*Your task*
Count the lines in the entries below that mention the string "begin", then write that number by itself.

*Data excerpts*

——————

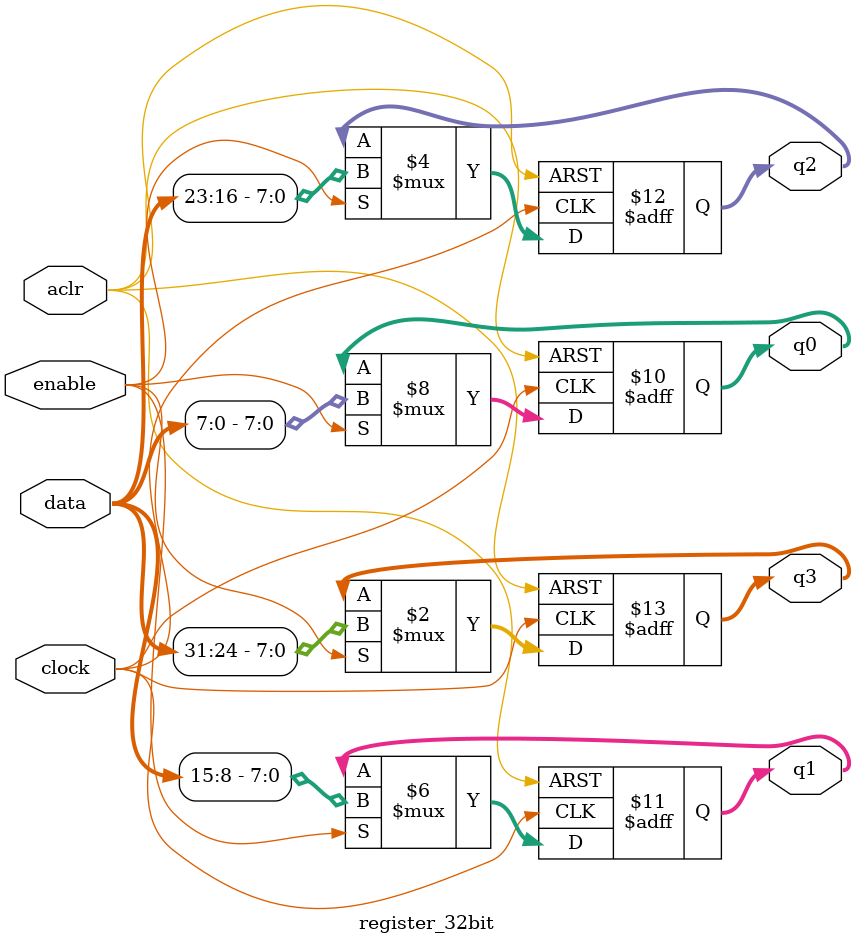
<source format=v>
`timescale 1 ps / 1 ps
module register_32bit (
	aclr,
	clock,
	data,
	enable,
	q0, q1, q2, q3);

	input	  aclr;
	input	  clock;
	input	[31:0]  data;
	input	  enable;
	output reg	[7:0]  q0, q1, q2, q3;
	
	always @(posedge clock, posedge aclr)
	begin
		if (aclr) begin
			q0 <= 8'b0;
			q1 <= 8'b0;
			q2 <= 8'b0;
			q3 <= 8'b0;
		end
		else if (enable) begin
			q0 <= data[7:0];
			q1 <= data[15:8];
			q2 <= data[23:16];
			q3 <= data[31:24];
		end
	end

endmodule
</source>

——————

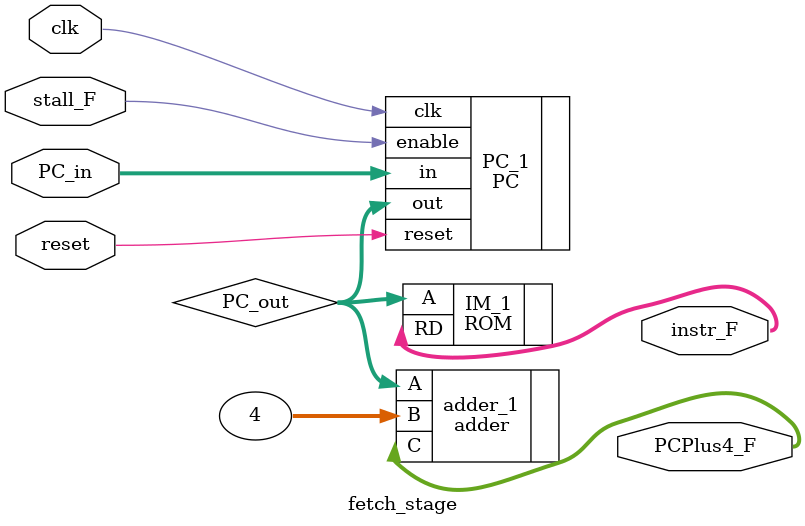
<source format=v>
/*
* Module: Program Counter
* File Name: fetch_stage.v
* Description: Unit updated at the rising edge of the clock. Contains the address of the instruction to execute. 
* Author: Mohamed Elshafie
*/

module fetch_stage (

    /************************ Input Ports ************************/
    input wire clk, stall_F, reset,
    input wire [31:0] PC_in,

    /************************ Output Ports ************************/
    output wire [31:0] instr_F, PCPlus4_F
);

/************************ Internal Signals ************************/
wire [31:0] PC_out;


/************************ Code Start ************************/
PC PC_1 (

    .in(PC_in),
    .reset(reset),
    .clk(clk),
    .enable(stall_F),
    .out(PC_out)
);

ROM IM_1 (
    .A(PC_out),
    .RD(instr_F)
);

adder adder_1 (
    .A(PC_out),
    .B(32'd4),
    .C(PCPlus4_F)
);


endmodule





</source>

——————

*Reply to the task*
3